My therapist does imagery with me, in order to dig deeper into my feelings so that I can express them. But I can't seem to ever show him any emotion.

A thought about your therapy. If you are diagnosed with borderline and self-injuring, these are the most important things to think about working on. There is time to address the other less dangerous stuff. Self-injury comes first. From my perspective, the recommended therapy for someone who is self-injuring is something called Dialectical Behavioral Therapy - it is designed for people who self injure, and helps such people learn how to better calm or sooth themselves from moments of crisis that will otherwise erupt into self-injury.

I don't have a problem with imagery techniques, but when I hear that your therapist is trying to get you to become more emotional, I'm wondering if that is wise, and whether that is the only skill set to be learning. Becuase - even though you refuse to express it to your therapist, you are already highly emotional and have no good ways to handle this emotion.

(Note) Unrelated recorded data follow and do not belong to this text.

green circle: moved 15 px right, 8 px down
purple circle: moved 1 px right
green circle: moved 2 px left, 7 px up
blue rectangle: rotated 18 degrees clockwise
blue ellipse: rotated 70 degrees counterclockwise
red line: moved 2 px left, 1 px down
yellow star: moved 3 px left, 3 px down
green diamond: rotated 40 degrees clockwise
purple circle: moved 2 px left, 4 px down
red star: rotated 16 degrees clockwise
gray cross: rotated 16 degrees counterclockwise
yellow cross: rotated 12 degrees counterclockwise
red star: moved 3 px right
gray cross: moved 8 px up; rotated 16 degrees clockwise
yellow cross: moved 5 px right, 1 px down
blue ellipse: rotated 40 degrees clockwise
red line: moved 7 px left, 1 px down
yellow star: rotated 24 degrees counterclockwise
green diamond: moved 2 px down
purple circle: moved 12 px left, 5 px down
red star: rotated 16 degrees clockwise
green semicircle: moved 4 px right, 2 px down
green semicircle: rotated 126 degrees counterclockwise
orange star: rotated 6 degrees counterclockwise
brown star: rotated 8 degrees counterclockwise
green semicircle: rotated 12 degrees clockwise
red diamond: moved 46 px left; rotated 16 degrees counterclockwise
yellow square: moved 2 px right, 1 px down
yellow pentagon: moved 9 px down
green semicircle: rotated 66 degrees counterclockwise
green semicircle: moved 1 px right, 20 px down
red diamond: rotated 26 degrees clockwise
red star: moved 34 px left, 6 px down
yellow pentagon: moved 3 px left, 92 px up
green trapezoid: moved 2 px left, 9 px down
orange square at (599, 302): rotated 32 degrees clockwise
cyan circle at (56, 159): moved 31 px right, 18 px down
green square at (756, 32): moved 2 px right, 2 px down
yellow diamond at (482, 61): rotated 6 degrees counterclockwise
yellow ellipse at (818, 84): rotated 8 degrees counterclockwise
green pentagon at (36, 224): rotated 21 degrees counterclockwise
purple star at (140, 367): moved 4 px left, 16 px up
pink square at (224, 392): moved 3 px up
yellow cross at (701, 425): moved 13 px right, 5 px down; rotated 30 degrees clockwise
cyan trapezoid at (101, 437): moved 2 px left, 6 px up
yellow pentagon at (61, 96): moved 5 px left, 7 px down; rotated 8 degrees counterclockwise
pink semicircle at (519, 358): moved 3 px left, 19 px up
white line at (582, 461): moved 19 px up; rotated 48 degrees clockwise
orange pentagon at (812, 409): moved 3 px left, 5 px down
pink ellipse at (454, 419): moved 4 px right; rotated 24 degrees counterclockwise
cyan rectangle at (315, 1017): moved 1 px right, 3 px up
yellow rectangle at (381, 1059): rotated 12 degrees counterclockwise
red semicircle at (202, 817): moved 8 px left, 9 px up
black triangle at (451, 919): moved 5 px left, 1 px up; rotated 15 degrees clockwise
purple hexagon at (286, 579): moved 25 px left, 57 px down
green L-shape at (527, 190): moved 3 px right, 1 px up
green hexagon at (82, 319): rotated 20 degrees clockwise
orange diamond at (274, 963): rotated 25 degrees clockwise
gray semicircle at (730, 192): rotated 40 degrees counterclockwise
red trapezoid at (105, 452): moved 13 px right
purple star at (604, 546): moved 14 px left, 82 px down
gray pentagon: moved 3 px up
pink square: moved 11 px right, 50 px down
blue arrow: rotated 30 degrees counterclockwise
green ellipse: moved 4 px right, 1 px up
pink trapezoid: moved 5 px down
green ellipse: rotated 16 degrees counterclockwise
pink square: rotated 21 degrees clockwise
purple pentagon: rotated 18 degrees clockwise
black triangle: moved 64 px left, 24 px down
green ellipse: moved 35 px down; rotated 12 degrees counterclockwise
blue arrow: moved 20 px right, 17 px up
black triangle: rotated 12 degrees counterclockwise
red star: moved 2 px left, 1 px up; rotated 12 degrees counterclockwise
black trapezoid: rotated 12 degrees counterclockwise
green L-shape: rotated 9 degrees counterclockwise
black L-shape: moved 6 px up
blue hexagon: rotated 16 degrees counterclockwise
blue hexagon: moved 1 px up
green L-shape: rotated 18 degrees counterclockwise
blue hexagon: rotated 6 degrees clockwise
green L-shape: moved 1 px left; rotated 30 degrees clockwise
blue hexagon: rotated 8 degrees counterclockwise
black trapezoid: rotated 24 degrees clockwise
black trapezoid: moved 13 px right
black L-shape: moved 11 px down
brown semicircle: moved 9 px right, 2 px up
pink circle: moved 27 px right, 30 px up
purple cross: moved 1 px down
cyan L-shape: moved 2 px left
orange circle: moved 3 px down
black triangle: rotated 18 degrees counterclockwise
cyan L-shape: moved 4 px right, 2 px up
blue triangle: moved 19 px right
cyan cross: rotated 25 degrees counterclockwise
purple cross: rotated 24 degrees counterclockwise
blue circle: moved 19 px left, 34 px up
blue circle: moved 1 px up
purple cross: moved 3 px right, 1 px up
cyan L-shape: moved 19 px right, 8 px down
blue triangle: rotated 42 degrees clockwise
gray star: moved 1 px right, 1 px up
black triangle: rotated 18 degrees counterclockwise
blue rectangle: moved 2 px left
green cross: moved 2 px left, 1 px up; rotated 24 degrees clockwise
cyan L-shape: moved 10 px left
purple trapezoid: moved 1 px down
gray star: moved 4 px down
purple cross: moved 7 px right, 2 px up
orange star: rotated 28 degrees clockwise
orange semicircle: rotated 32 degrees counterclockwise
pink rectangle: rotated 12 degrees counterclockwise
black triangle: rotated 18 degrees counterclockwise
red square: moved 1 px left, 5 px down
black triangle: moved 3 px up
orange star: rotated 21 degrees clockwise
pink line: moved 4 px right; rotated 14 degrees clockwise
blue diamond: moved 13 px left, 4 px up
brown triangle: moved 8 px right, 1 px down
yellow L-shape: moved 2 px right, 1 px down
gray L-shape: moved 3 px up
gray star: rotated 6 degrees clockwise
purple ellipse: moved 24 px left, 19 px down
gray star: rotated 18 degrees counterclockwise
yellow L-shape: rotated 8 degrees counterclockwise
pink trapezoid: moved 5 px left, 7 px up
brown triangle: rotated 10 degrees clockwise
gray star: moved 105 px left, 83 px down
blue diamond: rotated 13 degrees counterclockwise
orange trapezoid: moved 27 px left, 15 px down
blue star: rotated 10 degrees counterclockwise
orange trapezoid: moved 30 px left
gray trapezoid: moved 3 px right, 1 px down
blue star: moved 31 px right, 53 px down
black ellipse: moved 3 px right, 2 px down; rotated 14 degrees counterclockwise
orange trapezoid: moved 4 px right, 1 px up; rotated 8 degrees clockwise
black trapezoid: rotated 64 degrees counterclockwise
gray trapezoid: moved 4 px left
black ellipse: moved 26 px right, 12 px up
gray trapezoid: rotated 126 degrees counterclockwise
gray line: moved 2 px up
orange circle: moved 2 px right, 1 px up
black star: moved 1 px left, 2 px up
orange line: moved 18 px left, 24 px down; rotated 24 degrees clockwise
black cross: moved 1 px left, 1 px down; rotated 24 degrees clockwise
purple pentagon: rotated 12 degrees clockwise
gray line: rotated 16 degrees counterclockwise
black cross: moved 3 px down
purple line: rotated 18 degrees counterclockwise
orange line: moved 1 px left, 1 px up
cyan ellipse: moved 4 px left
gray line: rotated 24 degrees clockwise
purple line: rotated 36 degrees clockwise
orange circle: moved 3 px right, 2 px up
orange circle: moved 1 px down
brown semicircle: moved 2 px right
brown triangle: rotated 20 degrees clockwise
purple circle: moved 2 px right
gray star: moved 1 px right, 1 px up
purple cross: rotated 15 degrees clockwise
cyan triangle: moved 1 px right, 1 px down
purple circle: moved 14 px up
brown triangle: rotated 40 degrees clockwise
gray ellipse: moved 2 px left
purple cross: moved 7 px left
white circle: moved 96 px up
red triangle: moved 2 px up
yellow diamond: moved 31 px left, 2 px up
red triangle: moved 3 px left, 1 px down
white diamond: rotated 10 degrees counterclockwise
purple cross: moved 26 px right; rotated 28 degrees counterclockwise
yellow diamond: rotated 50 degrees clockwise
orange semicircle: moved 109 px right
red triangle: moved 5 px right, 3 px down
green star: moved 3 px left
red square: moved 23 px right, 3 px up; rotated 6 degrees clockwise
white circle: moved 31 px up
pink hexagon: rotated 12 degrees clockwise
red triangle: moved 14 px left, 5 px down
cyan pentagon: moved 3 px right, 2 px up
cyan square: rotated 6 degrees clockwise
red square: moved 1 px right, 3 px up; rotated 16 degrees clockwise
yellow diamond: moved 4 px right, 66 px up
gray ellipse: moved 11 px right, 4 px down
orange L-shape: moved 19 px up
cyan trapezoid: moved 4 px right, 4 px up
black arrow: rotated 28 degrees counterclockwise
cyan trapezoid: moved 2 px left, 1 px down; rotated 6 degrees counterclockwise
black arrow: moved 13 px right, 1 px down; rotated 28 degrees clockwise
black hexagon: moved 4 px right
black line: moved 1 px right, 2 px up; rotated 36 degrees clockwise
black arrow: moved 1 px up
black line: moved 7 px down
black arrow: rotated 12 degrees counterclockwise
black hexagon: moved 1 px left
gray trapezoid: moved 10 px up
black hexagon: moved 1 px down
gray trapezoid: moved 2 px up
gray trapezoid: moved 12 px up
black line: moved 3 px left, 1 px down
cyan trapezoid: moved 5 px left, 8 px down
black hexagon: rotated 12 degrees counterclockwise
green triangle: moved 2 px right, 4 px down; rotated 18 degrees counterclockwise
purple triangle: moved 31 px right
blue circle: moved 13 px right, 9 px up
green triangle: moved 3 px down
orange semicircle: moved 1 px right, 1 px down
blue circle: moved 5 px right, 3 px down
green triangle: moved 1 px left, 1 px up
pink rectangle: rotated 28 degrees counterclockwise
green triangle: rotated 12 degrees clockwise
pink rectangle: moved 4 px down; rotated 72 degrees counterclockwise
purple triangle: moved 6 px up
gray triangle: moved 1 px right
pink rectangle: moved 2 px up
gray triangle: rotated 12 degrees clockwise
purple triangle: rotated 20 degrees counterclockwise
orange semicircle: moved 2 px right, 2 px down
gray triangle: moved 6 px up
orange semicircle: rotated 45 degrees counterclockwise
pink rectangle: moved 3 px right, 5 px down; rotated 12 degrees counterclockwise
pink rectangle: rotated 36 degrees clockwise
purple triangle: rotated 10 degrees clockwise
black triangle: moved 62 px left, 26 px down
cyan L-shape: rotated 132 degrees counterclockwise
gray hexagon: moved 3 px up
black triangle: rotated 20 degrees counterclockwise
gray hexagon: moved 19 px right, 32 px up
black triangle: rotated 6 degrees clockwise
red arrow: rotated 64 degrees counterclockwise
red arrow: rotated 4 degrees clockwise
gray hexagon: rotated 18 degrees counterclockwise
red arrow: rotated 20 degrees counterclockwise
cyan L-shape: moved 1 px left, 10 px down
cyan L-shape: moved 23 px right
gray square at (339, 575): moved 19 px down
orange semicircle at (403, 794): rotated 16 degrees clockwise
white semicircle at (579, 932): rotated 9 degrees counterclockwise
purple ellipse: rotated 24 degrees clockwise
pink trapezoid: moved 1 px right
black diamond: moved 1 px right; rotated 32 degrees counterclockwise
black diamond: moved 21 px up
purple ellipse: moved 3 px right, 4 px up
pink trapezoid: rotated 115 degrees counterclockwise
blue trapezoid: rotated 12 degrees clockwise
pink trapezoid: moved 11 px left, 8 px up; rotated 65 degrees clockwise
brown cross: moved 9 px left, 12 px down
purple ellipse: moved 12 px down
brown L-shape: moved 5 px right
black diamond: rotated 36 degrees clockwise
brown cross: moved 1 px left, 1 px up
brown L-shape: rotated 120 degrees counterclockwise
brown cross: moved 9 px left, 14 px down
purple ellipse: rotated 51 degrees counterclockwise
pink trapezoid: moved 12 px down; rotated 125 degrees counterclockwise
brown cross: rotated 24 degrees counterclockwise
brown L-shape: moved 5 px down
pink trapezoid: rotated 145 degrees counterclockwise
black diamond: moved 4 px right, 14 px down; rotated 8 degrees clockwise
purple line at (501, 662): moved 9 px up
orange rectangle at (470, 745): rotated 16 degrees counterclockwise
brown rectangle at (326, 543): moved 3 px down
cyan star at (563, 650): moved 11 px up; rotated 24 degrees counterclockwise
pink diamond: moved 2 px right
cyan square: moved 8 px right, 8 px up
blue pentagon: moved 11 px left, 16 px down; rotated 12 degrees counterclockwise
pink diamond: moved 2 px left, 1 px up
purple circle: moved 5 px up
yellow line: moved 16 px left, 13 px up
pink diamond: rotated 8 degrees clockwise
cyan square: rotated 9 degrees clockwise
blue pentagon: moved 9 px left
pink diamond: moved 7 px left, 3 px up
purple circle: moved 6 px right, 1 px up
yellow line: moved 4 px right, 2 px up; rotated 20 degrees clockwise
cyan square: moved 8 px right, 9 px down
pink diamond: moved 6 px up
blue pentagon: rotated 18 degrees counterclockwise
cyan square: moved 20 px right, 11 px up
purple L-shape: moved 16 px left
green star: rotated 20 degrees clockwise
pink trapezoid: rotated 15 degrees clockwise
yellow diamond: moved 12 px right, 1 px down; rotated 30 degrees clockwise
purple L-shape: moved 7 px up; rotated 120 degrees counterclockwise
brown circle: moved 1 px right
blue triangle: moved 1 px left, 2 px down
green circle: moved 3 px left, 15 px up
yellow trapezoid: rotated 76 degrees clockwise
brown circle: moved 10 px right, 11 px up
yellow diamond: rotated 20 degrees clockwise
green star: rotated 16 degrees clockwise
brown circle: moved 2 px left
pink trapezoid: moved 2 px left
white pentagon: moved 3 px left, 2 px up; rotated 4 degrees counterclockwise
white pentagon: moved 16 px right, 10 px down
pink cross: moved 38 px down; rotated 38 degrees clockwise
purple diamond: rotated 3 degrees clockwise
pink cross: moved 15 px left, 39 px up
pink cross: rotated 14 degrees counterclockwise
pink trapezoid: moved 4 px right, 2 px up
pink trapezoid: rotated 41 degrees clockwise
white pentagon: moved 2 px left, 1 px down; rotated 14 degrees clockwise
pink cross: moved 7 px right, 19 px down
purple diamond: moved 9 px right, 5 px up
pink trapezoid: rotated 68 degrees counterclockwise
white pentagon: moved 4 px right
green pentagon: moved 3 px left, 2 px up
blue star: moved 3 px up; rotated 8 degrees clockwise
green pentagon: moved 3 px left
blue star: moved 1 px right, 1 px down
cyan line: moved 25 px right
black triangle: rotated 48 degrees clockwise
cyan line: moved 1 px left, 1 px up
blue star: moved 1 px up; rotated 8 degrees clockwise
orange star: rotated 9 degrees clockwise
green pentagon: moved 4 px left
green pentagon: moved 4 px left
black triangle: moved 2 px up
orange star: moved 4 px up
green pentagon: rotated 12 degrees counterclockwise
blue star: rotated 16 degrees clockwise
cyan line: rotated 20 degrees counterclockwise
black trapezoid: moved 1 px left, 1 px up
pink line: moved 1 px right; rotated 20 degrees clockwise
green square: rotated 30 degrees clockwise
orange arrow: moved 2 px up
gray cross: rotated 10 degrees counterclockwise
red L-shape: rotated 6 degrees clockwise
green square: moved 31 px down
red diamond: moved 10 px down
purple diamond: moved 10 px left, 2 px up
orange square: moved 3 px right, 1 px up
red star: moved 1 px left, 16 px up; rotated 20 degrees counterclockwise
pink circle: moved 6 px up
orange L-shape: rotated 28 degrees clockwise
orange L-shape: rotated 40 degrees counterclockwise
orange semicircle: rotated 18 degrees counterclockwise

You don't need help becoming more emotionally expressive. you need help learning how to contain and channel your emotion. Learning to put emotions into words is a good exercise and skill to develop, but there are lots of better ways to help someone learn to manage emotion. By developing mindfulness skills, for instance. I encourage you to ask your therapist about DBT, or to see about joining a DBT group in addition to your therapy. I think it is very much worth you exploring DBT if you are self-injuring a great deal.